Diamant | ||||
---|---|---|---|---|
Tot briljant geslepen diamanten
| ||||
Mineraal | ||||
Chemische formule | C | |||
Kleur | kleurloos, wit, grijs, zwart, blauw, bruin, geel, oranje, roze, rood, paars, groen | |||
Streepkleur | wit | |||
Hardheid | 10 (per definitie) | |||
Gemiddelde dichtheid | 3,51 kg/dm3 | |||
Glans | diamantglans | |||
Opaciteit | doorzichtig tot doorschijnend | |||
Breuk | schelpvormig tot splinterig | |||
Splijting | 111 (perfect in alle richtingen) | |||
Habitus | l | |||
Kristaloptiek | ||||
Kristalvlakken | kubisch | |||
Brekingsindices | 2,417 | |||
Dubbele breking | geen | |||
Fluorescentie | zeer verschillend | |||
Luminescentie | blauw, groenachtig | |||
Overige eigenschappen | ||||
Veredeling | bestraling, vaak in combinatie met temperatuurveranderingen, diffuse kleuring van het oppervlak | |||
Lijst van mineralen | ||||
|
Diamant (Oudgrieks: ἀδάμας of adamas, "onverslaanbaar") is een allotrope verschijningsvorm van koolstof die als delfstof aangetroffen wordt, maar ook in laboratoria gemaakt kan worden.
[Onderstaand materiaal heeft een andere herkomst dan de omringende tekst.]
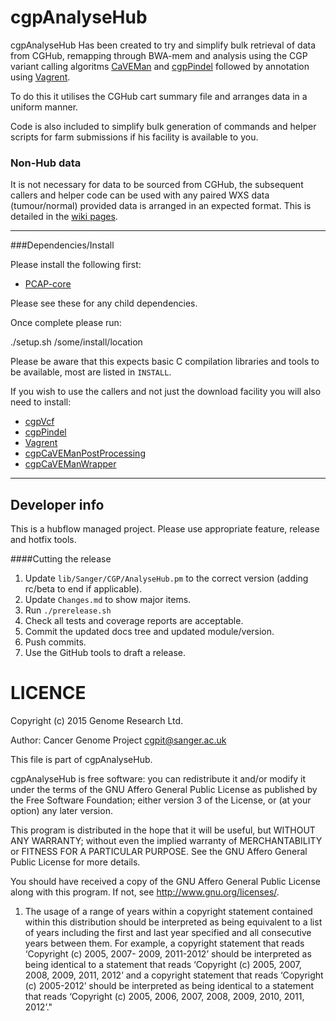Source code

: cgpAnalyseHub
=========

cgpAnalyseHub Has been created to try and simplify bulk retrieval of data from CGHub, remapping
through BWA-mem and analysis using the CGP variant calling algoritms [CaVEMan](http://cancerit.github.io/CaVEMan/)
and [cgpPindel](http://cancerit.github.io/cgpPindel/) followed by annotation using [Vagrent](http://cancerit.github.io/VAGrENT/).

To do this it utilises the CGHub cart summary file and arranges data in a uniform manner.

Code is also included to simplify bulk generation of commands and helper scripts for farm submissions if his facility is available to you.

### Non-Hub data

It is not necessary for data to be sourced from CGHub, the subsequent callers and helper code can be used
with any paired WXS data (tumour/normal) provided data is arranged in an expected format.  This is detailed
in the [wiki pages](../../wiki).

---

###Dependencies/Install

Please install the following first:

* [PCAP-core](http://github.com/ICGC-TCGA-PanCancer/PCAP-core/releases)

Please see these for any child dependencies.

Once complete please run:

./setup.sh /some/install/location

Please be aware that this expects basic C compilation libraries and tools to be available,
most are listed in `INSTALL`.

If you wish to use the callers and not just the download facility you will also need to install:

* [cgpVcf](http://cancerit.github.io/cgpVcf/)
* [cgpPindel](http://cancerit.github.io/cgpPindel/)
* [Vagrent](http://cancerit.github.io/VAGrENT/)
* [cgpCaVEManPostProcessing](http://cancerit.github.io/cgpCaVEManPostProcessing/)
* [cgpCaVEManWrapper](http://cancerit.github.io/cgpCaVEManWrapper/)

---


## Developer info

This is a hubflow managed project.  Please use appropriate feature, release and hotfix tools.

####Cutting the release
1. Update `lib/Sanger/CGP/AnalyseHub.pm` to the correct version (adding rc/beta to end if applicable).
2. Update `Changes.md` to show major items.
3. Run `./prerelease.sh`
4. Check all tests and coverage reports are acceptable.
5. Commit the updated docs tree and updated module/version.
6. Push commits.
7. Use the GitHub tools to draft a release.

LICENCE
=======

Copyright (c) 2015 Genome Research Ltd.

Author: Cancer Genome Project <cgpit@sanger.ac.uk>

This file is part of cgpAnalyseHub.

cgpAnalyseHub is free software: you can redistribute it and/or modify it under
the terms of the GNU Affero General Public License as published by the Free
Software Foundation; either version 3 of the License, or (at your option) any
later version.

This program is distributed in the hope that it will be useful, but WITHOUT
ANY WARRANTY; without even the implied warranty of MERCHANTABILITY or FITNESS
FOR A PARTICULAR PURPOSE. See the GNU Affero General Public License for more
details.

You should have received a copy of the GNU Affero General Public License
along with this program. If not, see <http://www.gnu.org/licenses/>.

1. The usage of a range of years within a copyright statement contained within
this distribution should be interpreted as being equivalent to a list of years
including the first and last year specified and all consecutive years between
them. For example, a copyright statement that reads ‘Copyright (c) 2005, 2007-
2009, 2011-2012’ should be interpreted as being identical to a statement that
reads ‘Copyright (c) 2005, 2007, 2008, 2009, 2011, 2012’ and a copyright
statement that reads ‘Copyright (c) 2005-2012’ should be interpreted as being
identical to a statement that reads ‘Copyright (c) 2005, 2006, 2007, 2008,
2009, 2010, 2011, 2012’."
In diamant hebben de koolstof-koolstofbindingen een viervlakstructuur waardoor de atomen in drie dimensies gebonden zijn; dit verklaart deels de hardheid waar het mineraal zijn naam aan dankt. Daarentegen heeft grafiet, de koolstofvorm die op aarde het meest voorkomt, een vlakke kristalstructuur waardoor het veel zachter is en schilferende laagjes vormt. Diamant is voor zover bekend het hardste materiaal dat in de natuur voorkomt en is dan ook het ijkpunt voor hardheid 10 op de hardheidsschaal van Mohs. Slechts enkele industrieel vervaardigde, eveneens uit zuivere koolstof opgebouwde materialen zijn harder. Dit maakt dat diamanten gewild zijn in de industrie en allerlei toepassingen kennen. Specifieke bewerkingen van diamanten maken deze daarnaast aantrekkelijk voor het maken van sieraden.